• January 18, 2025
Toko percetakan Abante Tonite diserbu, dibakar oleh 4 orang bersenjata

Toko percetakan Abante Tonite diserbu, dibakar oleh 4 orang bersenjata

Ini adalah ringkasan yang dibuat oleh AI, yang mungkin memiliki kesalahan. Untuk konteksnya, selalu rujuk artikel selengkapnya.

(DIPERBARUI) Editor Abante Tonite Fernando Jadulco mengatakan stafnya ‘tidak akan takut’ dengan serangan kekerasan pertama terhadap publikasi mereka dalam 3 dekade

MANILA, Filipina (DIPERBARUI) – Dalam serangan terbaru terhadap pers di Filipina, kantor percetakan tabloid terkemuka Filipina diserbu dan dibakar oleh 4 pria bersenjata pada Senin pagi, 9 September.
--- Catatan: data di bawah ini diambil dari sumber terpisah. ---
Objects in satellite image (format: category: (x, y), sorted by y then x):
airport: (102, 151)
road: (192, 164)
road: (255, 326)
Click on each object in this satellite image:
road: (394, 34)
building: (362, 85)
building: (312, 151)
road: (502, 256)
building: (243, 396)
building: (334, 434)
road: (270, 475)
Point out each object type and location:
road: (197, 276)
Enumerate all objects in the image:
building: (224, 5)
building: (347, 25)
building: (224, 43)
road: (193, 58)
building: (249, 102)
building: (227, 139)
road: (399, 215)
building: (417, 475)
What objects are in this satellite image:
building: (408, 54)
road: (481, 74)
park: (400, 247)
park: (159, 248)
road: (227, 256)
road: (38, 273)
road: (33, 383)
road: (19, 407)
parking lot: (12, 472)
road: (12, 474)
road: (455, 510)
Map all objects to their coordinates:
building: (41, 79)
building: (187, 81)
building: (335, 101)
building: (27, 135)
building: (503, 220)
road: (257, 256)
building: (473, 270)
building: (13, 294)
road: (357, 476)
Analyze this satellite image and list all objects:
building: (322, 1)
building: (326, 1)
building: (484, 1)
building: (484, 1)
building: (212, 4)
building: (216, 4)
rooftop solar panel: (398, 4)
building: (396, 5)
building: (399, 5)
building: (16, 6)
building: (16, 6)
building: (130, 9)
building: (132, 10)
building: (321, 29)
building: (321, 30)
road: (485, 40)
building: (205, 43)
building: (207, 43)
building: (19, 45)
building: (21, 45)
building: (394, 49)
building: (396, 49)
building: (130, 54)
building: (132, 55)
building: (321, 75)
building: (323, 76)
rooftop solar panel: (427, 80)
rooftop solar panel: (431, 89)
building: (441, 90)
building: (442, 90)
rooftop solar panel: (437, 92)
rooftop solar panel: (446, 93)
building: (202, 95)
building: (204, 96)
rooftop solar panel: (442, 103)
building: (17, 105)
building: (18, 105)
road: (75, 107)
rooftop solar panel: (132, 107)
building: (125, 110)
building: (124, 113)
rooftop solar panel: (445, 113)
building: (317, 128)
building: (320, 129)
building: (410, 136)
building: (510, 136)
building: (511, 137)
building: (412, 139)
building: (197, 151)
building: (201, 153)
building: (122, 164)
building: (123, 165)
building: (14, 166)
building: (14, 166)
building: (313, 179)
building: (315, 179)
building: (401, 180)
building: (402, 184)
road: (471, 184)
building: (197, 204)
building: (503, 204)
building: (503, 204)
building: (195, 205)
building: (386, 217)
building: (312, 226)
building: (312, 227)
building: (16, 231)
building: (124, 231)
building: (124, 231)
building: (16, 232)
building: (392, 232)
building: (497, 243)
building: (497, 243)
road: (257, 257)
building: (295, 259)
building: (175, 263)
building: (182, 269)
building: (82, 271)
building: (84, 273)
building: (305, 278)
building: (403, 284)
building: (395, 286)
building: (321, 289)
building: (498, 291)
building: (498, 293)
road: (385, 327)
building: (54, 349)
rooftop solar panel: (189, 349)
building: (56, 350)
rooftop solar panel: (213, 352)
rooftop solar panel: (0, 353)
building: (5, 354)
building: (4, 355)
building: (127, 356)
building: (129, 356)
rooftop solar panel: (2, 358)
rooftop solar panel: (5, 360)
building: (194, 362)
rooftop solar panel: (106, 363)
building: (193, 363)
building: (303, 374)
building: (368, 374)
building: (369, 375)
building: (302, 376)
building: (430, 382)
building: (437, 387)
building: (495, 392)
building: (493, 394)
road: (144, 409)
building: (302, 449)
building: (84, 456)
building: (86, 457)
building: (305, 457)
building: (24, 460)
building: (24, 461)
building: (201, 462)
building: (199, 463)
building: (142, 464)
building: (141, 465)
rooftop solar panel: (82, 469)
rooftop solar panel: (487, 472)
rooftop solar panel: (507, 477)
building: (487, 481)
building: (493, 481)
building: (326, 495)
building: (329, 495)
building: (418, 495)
Menurut polisi, 4 pria bersenjata tak dikenal mendatangi kantor percetakan Sebelum Tonite di Barangay San Isidro di Kota Parañaque. Seorang satpam perempuan yang bertugas dilaporkan mengancam para pria tersebut dengan senjata api kemudian disuruh menyelam saat mereka menyalakan api di dalam gedung.

“Dia melihat pria tak dikenal itu memegang satu liter bensin dan menuangkannya ke berbagai file
surat kabar di dalam area produksi, yang membakar (area tersebut) dengan korek api panjang,” demikian laporan polisi.

Setelah api dipadamkan oleh Stasiun Pemadam Kebakaran Parañaque, polisi dan penyelidik kebakaran menetapkan bahwa kobaran api merusak beberapa peralatan bertekanan dan tersulut dari “berbagai sumber”. Mereka juga menemukan dua wadah plastik yang masing-masing mampu menampung satu liter bensin.

Pihak berwenang memperkirakan kerusakan mencapai P50.000. Tidak ada korban luka atau kematian.

Mengapa ini penting: Dalam sebuah pernyataan, Sebelum Tonite redaktur pelaksana Fernando Jadulco mengutuk serangan itu dan mengatakan stafnya tetap tidak terpengaruh.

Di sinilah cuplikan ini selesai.